When the Advice Is Just Bad

Clearly, girls aren't the only ones struggling with modern adolescence--but at least most girls have developed the vocabulary to talk about the connection between sex and relationships, and they usually have an adult who believes it's critical to their health and safety to have those conversations. Many boys don't have that. Often, all they get are stern warnings based on the assumption that their overpowering sex drive makes them thoughtless or irresponsible.

"Well, they say things like 'Try to think with your other head. The bigger one,'" Ian Davis, 19, told me at a group discussion I held in a classroom at his high school in a small town east of Columbus, Ohio. "When I'm walking out the door," another boy told me, "without fail, my mother will say, 'Don't bring me back any grandbabies.'"

Treating boys as emotionally illiterate has costs. It shames them into hiding how much they want meaningful connections in their intimate relationships and leaves them unprepared to process their feelings--or convinces them they can't go to anyone for support when they're in pain. I met Sebastian Luna, 19, at his small high school in Southern California. A good-looking, well-liked kid, Sebastian says he thinks guys are more prone than girls to fall in love in high school because, as he puts it, they don't think so much about it. It just happens to them.

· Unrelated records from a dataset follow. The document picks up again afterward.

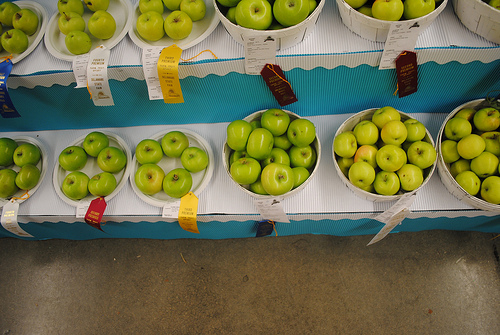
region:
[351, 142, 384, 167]
a green an red apple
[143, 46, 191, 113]
yellow and white tags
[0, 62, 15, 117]
a blue tag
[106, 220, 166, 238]
a light blue table cloth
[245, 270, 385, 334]
the brown ground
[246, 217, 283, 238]
a black an yellow tag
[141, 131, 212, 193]
5 apples on a plate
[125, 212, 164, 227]
white railing on the table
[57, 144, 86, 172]
green apple on display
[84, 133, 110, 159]
green apple on display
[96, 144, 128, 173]
green apple on display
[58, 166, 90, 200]
green apple on display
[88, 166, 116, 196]
green apple on display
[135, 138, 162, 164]
green apple on display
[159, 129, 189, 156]
green apple on display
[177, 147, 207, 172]
green apple on display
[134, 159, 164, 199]
green apple on display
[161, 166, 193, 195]
green apple on display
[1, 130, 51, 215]
The apples are on a plate.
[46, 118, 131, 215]
The apples are on a plate.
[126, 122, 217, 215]
The apples are on a plate.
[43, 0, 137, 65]
The apples are on a plate.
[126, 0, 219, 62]
The apples are on a plate.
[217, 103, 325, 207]
The apples are in a basket.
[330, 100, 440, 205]
The apples are in a basket.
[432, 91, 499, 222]
The apples are in a basket.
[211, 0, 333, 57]
The apples are in a basket.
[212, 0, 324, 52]
green apples in a white bowl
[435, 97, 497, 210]
green apples in a white bowl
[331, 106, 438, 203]
green apples in a white bowl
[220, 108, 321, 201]
green apples in a white bowl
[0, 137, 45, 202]
green apples on a white plate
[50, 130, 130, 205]
green apples on a white plate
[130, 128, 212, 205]
green apples on a white plate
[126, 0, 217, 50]
green apples on a white plate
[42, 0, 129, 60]
green apples on a white plate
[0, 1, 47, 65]
green apples on a white plate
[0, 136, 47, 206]
green apples on a white plate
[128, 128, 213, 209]
green apples on a white plate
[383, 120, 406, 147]
green apple in bucket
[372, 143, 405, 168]
green apple in bucket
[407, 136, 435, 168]
green apple in bucket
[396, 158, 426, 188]
green apple in bucket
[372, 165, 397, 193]
green apple in bucket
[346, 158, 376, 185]
green apple in bucket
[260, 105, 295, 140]
green apple in bucket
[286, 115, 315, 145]
green apple in bucket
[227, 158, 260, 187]
green apple in bucket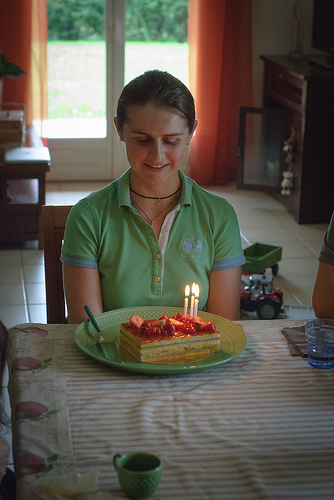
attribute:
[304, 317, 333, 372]
glass — blue, small, clear, drinking glass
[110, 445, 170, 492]
coffee cup — green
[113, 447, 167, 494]
coffee mug — green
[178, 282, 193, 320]
candle — small, white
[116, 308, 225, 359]
slice — cake, large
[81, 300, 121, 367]
silverware — green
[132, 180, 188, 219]
necklace — girl's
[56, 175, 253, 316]
shirt — green, short sleeved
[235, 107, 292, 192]
door — cabinet's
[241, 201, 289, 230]
piece — tile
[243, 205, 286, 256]
tile — white, floor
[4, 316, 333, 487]
tablecloth — pink, white, striped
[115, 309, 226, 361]
cake — delicious, strawberry, birthday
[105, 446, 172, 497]
teacup — small, green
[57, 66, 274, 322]
woman — brunette, smiling, getting ready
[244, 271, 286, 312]
truck — red, toy, child's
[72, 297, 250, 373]
plate — green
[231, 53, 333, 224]
cabinet — brown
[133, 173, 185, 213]
neck — woman's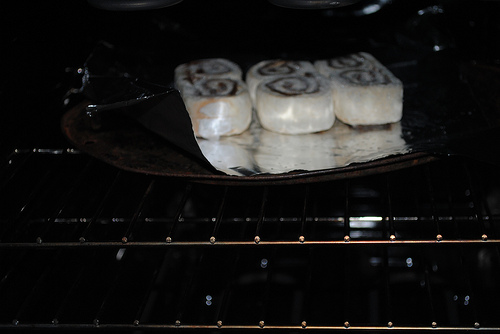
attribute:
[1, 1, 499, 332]
oven — dark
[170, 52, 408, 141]
cinnamon rolls — white, raw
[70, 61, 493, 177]
foil — aluminum, silver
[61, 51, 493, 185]
pan — curled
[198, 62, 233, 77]
design — swirled, brown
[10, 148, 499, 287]
rack — metal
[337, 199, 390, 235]
spot — shiny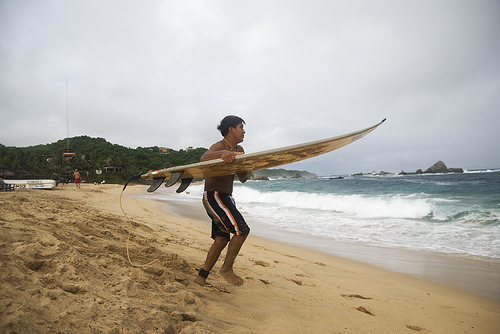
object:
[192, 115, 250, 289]
man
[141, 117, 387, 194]
surfboard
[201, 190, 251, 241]
shorts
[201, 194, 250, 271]
leg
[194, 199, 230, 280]
leg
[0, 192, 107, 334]
sand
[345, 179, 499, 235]
water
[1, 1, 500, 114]
sky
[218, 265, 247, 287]
foot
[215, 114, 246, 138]
hair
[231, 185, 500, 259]
waves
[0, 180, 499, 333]
beach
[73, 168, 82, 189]
person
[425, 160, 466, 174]
rocks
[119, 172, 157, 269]
leash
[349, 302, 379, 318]
footprints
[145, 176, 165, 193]
fin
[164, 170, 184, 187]
fin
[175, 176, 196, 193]
fin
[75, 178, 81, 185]
shorts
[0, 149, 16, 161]
trees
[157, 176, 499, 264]
shore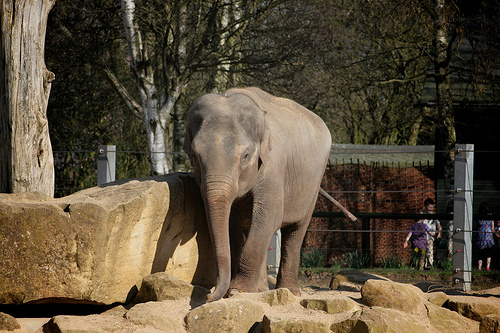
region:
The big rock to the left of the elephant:
[14, 175, 244, 291]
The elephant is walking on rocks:
[56, 275, 498, 330]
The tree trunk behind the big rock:
[6, 85, 76, 196]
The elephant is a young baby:
[187, 87, 344, 304]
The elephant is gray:
[165, 87, 351, 299]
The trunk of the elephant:
[195, 185, 245, 306]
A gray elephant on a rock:
[187, 85, 332, 306]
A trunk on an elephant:
[190, 188, 237, 301]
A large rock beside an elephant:
[2, 170, 203, 302]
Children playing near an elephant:
[402, 201, 439, 266]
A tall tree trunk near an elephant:
[2, 3, 57, 192]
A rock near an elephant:
[358, 277, 420, 315]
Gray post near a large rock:
[93, 145, 120, 185]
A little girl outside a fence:
[472, 212, 494, 268]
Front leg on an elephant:
[232, 213, 271, 297]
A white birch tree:
[107, 0, 213, 167]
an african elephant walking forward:
[183, 88, 331, 300]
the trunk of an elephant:
[199, 175, 239, 300]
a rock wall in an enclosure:
[1, 172, 232, 307]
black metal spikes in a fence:
[296, 156, 450, 272]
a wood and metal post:
[452, 143, 471, 292]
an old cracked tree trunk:
[2, 3, 56, 203]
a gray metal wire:
[106, 147, 190, 156]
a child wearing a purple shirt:
[402, 215, 437, 271]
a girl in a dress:
[472, 201, 497, 271]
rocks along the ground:
[0, 267, 499, 331]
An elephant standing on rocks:
[188, 75, 349, 297]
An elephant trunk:
[197, 192, 252, 299]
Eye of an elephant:
[237, 137, 254, 172]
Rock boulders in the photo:
[260, 277, 426, 330]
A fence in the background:
[332, 162, 419, 252]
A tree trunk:
[105, 69, 183, 169]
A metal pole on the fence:
[445, 142, 480, 271]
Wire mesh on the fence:
[349, 167, 429, 263]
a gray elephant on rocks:
[178, 87, 335, 294]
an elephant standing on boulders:
[180, 81, 337, 326]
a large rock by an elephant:
[1, 83, 332, 310]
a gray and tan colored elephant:
[188, 83, 332, 300]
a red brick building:
[291, 142, 436, 265]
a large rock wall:
[0, 169, 253, 308]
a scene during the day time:
[10, 15, 488, 330]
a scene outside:
[13, 6, 475, 331]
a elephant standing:
[169, 68, 346, 318]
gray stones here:
[0, 159, 491, 322]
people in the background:
[404, 182, 499, 286]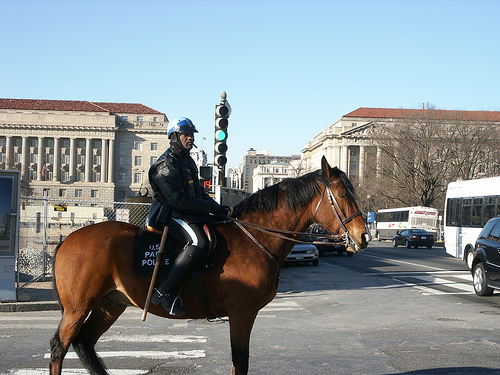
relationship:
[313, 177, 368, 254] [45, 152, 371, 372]
bridle on a horse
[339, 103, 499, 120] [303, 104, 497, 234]
roof on a building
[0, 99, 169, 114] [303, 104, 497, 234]
roof on a building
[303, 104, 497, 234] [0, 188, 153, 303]
building near a fence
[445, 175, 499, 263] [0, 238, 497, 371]
bus on street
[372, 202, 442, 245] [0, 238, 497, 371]
bus on street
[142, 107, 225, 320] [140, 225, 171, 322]
officer has a baton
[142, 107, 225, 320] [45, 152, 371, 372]
officer on a horse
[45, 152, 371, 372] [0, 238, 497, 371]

The first time Sebastian said, "I love you," it was to a girl he was dating whom he describes as stunningly beautiful. "She had a great personality, really fun, and I was head over heels. She was all I thought about for months," Sebastian told me. "My parents said, 'If only you could treat school with that same attention.'"

Then he started hearing rumors that she was cheating on him. Friends told him they'd seen her with someone else at a party. "I texted her and said, 'I'm coming over,'" he recalls. "Then she confessed."